Generates custom illustrations for each story
Creates consistent visual style matching the podcast aesthetic

OpenAI TTS (tts-1, voice onyx)

Converts text stories into natural-sounding audio narration
Produces MP3 files ready for podcast distribution

Jekyll + GitHub Pages

Static site generation for the website
Handles markdown posts and RSS feed generation
Free hosting

Amazon S3

Stores input images and generated audio files
Provides public URLs for podcast distribution

GitHub Actions

Automates the entire pipeline
Runs on schedule to process new images

Key Takeaways

Start simple, then automate: The first version was just photos and text. Over time, I added illustrations, audio, and full automation.

Prompt engineering matters: The constraints in my story generation prompt (avoiding certain words, specific paragraph counts) help maintain consistency across 1200+ stories.

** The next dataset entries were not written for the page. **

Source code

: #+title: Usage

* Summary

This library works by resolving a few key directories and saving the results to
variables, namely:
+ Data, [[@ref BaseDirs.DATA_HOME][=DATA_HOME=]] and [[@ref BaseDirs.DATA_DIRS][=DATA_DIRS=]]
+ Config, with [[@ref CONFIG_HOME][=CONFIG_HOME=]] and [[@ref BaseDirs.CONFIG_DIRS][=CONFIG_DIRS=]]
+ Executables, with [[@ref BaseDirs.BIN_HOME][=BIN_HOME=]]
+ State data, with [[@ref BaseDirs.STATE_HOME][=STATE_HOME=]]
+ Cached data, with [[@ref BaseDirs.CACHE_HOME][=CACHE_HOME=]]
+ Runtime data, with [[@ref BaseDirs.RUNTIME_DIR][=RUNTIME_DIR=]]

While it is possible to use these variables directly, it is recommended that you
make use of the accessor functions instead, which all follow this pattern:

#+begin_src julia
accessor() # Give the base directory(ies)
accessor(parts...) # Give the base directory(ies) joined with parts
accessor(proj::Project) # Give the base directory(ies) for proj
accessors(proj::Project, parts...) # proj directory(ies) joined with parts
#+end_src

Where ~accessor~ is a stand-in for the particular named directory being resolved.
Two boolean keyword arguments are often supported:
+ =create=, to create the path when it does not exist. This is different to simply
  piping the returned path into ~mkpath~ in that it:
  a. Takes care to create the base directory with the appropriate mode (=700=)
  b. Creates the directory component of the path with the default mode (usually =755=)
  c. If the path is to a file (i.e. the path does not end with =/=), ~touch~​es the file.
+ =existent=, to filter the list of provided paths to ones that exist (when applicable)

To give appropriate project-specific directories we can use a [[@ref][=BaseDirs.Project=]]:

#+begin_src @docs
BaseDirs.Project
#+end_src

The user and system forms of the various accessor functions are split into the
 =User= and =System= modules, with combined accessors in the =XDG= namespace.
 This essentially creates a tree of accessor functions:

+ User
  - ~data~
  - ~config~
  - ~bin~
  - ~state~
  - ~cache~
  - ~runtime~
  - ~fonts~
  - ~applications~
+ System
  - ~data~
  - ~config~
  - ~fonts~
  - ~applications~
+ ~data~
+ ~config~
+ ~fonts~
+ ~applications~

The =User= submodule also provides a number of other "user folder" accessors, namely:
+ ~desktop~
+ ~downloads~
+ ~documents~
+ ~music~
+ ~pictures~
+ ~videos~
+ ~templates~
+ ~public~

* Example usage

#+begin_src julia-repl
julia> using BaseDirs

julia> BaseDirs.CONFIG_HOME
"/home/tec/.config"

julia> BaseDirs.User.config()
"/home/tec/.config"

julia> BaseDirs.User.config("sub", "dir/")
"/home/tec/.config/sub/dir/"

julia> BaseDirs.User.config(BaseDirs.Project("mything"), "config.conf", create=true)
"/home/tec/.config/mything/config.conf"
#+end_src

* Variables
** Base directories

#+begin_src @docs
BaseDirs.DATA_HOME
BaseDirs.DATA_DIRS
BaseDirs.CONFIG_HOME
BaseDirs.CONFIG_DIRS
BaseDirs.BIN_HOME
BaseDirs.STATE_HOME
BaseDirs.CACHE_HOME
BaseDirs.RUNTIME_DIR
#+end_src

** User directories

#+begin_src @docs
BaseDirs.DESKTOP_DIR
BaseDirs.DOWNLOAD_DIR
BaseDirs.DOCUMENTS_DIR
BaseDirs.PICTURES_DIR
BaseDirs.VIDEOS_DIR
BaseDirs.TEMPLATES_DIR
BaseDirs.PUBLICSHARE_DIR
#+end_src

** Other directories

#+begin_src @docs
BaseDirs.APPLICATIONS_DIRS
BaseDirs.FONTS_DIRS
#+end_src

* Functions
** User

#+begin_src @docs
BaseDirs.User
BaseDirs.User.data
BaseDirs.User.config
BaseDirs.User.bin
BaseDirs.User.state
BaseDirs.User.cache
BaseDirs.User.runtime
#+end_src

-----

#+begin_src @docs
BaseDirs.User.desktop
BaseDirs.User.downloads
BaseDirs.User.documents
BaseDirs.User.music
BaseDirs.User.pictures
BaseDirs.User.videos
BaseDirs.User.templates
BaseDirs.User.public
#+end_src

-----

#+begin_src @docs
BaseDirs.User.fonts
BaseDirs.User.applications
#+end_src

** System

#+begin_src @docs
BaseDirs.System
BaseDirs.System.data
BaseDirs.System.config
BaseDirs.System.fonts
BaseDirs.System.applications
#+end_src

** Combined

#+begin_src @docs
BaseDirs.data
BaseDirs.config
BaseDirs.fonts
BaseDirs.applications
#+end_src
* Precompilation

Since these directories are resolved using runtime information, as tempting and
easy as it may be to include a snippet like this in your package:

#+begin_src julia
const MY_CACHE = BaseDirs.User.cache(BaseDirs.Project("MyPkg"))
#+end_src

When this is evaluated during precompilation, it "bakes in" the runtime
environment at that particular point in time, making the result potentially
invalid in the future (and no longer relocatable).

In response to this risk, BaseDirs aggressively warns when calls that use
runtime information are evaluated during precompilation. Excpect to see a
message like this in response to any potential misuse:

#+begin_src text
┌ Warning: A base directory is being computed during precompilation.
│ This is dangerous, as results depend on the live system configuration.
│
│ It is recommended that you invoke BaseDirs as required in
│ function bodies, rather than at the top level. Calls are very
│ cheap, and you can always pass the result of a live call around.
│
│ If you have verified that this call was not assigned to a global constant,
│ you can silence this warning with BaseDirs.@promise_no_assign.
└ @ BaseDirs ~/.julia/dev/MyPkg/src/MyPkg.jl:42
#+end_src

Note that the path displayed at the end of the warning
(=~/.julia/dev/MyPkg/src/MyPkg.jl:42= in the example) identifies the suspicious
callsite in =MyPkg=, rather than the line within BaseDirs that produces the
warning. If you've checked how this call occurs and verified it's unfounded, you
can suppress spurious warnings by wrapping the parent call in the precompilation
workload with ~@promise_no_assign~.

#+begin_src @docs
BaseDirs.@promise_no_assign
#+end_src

Multi-model pipeline works: Using GPT-4o for vision, GPT-5 for editing, GPT-4o-mini for prompt refinement, and DALL-E 3 for images creates better results than using a single model.

RSS feeds unlock distribution: A simple XML file makes your content available on Spotify and all major podcast platforms without any special APIs.

Automation scales: Once the pipeline was set up, I could process hundreds of stories without manual intervention. The GitHub Actions workflow handles everything.

Real-world inspiration: Starting with a real problem (my son wanting stories) led to a project that now serves thousands of listeners.

Video Walkthrough

If you prefer to follow along in a code-along format, here's a video where I walk through the project and show my screen step by step:

See It Live

You can see the live project and the code here:

Website (Jekyll, GitHub Pages): kids-horror-stories-ru
GitHub repo: github.com/alexeygrigorev/kids-horror-stories-ru
Spotify: Listen to an episode on Spotify

The project demonstrates how AI tools can create complete multimedia content pipelines: from a simple photo to a fully produced podcast episode, all automated and running at scale.